The Indian rupee surrendered its initial dominance and broke its five-day of gaining string, falling by 12 paise to close at 63.50 against the US dollar on negative local equities amid fresh dollar demand from importers.
However, sustained capital inflows restricted the fall to some extent, a forex dealer said.
The rupee resumed higher at 63.20 a dollar from previous close of 63.38 at the Interbank Foreign Exchange (Forex) market and improved further to a high of 62.92 on initial firm domestic stocks and continued dollar selling by exporters.
But, weakness in local equities and renewed dollar demand from importers weighed on the rupee and fell back to a low of 63.97 before recovering some ground to conclude at 63.50, a net fall of 12 paise or 0.19 per cent.
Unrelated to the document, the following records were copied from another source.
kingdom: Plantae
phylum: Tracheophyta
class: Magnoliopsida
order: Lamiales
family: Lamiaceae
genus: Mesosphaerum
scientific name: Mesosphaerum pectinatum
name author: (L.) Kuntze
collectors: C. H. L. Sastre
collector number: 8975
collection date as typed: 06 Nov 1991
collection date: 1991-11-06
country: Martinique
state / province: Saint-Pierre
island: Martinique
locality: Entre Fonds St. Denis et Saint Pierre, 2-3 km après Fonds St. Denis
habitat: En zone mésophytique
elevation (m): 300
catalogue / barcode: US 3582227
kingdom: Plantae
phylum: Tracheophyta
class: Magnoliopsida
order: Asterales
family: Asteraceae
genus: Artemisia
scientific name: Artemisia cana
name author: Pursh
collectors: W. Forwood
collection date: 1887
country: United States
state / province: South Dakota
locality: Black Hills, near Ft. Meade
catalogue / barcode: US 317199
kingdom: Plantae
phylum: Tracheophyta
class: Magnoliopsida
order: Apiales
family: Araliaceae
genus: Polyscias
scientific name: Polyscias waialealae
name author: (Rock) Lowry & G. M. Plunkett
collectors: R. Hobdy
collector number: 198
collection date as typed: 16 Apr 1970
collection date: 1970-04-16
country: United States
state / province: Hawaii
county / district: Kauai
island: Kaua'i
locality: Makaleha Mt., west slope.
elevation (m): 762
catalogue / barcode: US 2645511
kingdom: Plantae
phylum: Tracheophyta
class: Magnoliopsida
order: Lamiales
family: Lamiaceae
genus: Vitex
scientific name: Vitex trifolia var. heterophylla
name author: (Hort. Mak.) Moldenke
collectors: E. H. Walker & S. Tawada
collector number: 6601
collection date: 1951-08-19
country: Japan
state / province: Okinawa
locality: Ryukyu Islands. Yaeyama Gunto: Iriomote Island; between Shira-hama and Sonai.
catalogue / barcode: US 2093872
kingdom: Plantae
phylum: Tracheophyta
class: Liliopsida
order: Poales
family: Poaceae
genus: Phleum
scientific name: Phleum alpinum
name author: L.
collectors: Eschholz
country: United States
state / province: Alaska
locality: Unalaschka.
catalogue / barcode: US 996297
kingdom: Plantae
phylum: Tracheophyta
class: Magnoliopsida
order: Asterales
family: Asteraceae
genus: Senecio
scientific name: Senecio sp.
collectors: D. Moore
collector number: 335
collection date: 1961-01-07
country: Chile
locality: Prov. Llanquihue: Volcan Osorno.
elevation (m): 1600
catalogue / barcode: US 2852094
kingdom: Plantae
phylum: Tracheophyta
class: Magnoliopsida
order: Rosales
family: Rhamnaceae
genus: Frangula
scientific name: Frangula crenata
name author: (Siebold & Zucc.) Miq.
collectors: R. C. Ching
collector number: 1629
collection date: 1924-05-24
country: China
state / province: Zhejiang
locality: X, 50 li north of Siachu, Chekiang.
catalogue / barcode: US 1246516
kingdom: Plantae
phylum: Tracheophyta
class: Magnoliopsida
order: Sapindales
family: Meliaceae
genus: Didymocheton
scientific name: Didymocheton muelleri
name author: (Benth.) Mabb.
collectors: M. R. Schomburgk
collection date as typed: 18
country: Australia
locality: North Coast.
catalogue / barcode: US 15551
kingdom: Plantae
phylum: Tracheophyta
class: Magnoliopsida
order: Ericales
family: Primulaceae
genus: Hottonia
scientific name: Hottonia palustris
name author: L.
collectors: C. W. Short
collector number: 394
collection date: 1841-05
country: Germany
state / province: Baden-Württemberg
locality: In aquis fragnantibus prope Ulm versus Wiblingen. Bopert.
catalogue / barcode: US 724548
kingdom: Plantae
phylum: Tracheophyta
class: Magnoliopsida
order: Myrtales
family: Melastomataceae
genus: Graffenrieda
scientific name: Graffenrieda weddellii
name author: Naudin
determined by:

In last five days, it had jumped by 425 paise or 6.28 per cent.
The benchmark Sensex on Thursday tumbled by 215.57 points, or 1.08 per cent, even as FIIs continued their buying spree and infused Rs 586.50 crore on Wednesday.
The dollar index, a gauge of six major global rivals, was almost stable.
Pramit Brahmbhatt, CEO, Alpari Financial Services (India) said: "Today spot Rupee depreciated taking cues from negative local equity market which closed weak. Today the government will release July factory data and August retail inflation data after market hours. The outcome of data will help rupee to choose the road ahead. If the figures released in the data are better than the forecast then expect Rupee to open strongly tomorrow. The trading range for the spot USD INR pair is expected to be within 63.00 to 64.50."